Work instruction:
Lay out the text lines of the entries below as a Markdown table with two columns, Row and Line. Number each non-blank line in order, skip blank lines, and leave the pictures out.

[Opening Dataset content section]

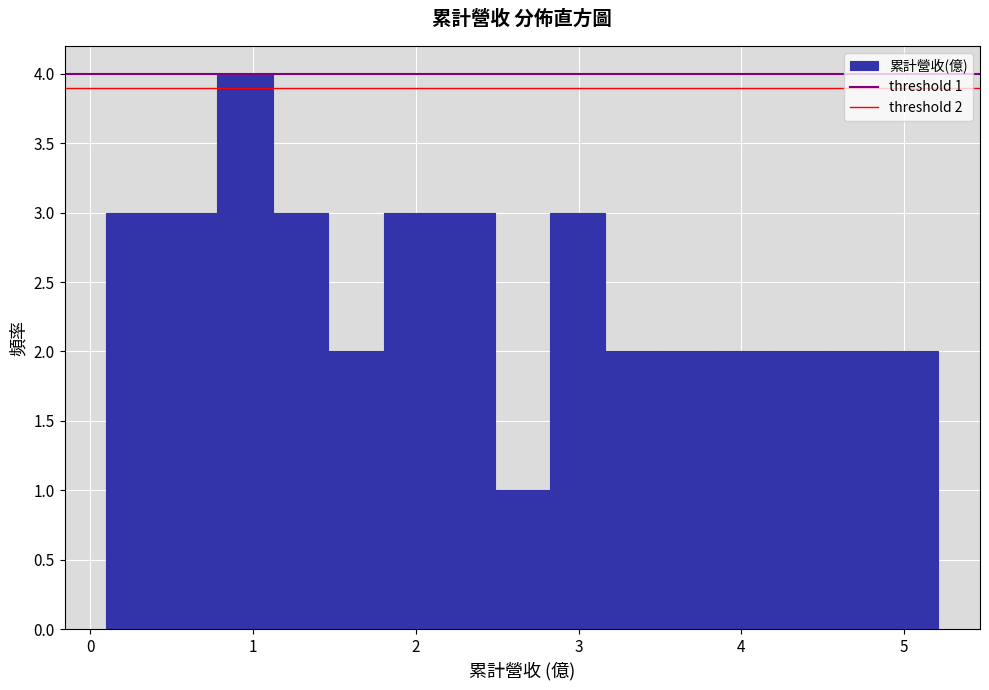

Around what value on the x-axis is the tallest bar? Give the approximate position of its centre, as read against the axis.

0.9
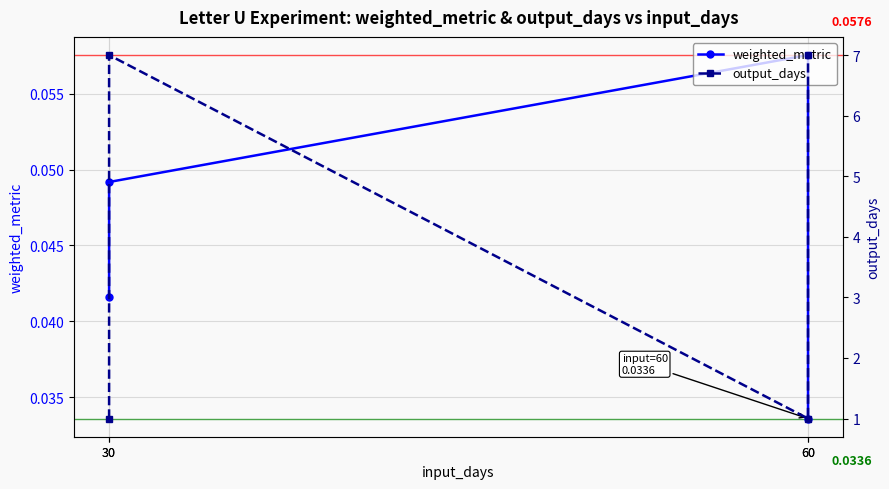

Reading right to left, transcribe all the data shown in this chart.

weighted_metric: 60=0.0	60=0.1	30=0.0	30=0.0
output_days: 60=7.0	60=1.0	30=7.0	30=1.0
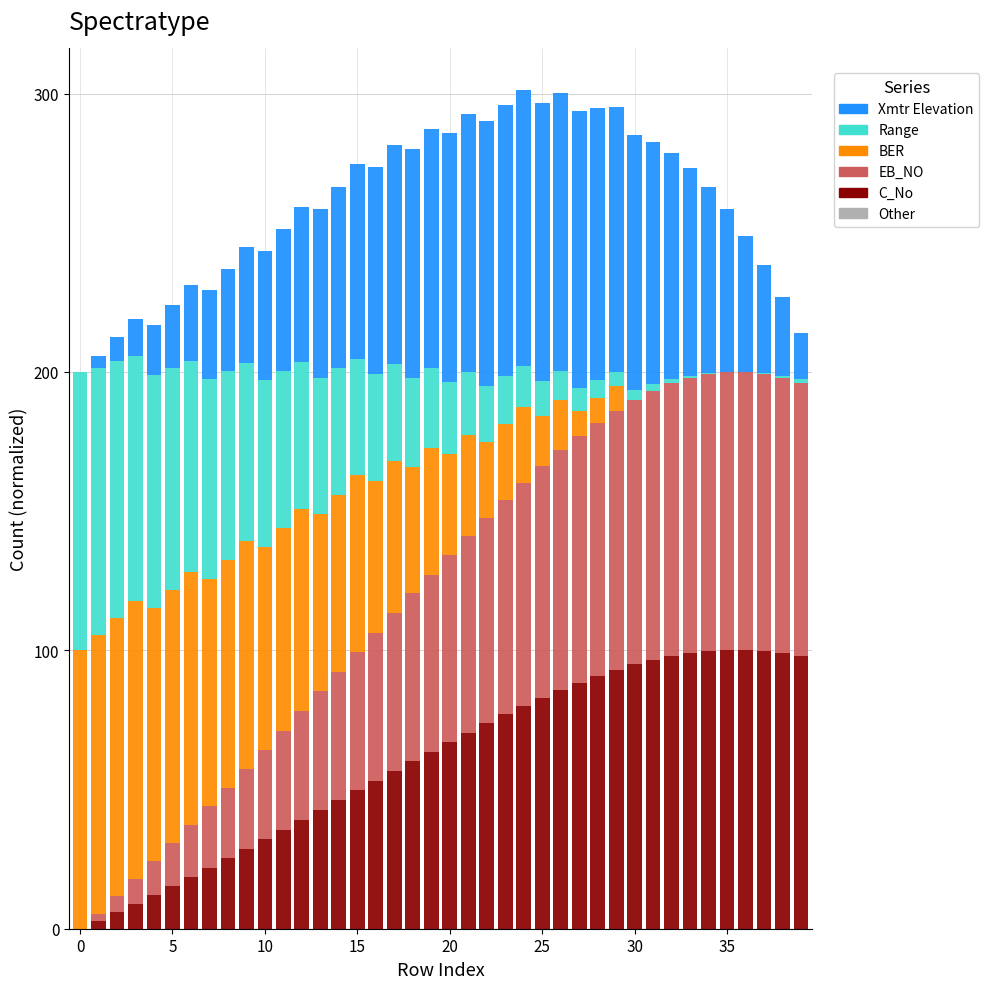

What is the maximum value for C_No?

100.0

[Closing Dataset content section]

Written answer:
| Row | Line |
|---|---|
| 1 | Around what value on the x-axis is the tallest bar? Give the approximate position of its centre, as read against the axis. |
| 2 | 0.9 |
| 3 | Reading right to left, transcribe all the data shown in this chart. |
| 4 | weighted_metric: 60=0.0	60=0.1	30=0.0	30=0.0 |
| 5 | output_days: 60=7.0	60=1.0	30=7.0	30=1.0 |
| 6 | What is the maximum value for C_No? |
| 7 | 100.0 |